_WORK ITEM_:
Please collect each line below that contains the string "informatie" and copy it in full.

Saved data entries

== Segment start ==

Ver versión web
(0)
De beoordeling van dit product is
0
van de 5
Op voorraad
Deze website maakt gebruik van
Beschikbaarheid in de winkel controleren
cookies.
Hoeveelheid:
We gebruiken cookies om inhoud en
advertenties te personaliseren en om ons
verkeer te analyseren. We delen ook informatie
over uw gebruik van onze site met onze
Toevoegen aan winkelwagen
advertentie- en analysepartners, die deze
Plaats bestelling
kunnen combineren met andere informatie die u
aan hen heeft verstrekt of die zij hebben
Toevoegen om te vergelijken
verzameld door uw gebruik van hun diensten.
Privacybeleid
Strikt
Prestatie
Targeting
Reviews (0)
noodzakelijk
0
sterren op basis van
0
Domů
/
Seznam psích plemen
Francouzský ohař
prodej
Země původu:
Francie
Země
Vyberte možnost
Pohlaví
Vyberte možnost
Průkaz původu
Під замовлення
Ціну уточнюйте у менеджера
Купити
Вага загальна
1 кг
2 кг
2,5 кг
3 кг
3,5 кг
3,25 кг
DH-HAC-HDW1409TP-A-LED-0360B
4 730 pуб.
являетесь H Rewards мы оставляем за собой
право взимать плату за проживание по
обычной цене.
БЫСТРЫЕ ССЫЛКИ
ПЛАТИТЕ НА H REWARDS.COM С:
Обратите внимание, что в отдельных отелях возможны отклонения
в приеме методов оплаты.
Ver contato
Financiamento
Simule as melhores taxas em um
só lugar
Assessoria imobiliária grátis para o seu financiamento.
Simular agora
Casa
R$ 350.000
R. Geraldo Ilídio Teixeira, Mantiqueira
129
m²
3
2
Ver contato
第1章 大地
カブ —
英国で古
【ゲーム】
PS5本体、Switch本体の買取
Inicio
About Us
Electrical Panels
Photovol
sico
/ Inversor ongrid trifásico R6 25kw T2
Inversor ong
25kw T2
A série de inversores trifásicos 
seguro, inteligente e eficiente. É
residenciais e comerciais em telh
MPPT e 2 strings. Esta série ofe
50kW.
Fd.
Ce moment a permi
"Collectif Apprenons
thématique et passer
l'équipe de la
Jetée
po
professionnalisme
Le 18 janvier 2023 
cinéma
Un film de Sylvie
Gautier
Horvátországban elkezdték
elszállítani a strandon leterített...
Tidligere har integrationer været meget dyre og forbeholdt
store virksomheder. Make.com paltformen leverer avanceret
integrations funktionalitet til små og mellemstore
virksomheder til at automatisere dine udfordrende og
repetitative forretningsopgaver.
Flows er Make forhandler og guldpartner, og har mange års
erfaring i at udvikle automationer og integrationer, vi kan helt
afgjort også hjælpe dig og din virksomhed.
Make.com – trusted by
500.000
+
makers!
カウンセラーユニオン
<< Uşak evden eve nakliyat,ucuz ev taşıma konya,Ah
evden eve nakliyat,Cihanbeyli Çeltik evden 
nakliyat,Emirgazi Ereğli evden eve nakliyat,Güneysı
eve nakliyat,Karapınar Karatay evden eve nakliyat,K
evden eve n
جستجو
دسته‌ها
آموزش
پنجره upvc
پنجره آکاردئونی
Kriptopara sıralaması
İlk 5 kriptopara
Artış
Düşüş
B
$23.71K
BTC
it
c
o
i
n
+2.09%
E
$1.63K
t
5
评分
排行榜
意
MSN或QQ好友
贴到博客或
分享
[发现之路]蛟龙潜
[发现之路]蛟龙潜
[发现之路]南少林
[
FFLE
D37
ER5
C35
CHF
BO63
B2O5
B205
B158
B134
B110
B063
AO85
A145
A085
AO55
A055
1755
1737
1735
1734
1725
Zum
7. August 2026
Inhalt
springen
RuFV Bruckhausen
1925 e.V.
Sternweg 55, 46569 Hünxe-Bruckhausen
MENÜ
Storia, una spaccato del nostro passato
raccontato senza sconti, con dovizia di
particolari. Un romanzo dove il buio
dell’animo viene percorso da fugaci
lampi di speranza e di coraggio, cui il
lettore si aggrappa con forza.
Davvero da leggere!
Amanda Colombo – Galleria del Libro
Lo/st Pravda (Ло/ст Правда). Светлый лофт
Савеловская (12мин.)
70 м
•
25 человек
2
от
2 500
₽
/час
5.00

== Segment end ==

_ANSWER BELOW_:
verkeer te analyseren. We delen ook informatie
kunnen combineren met andere informatie die u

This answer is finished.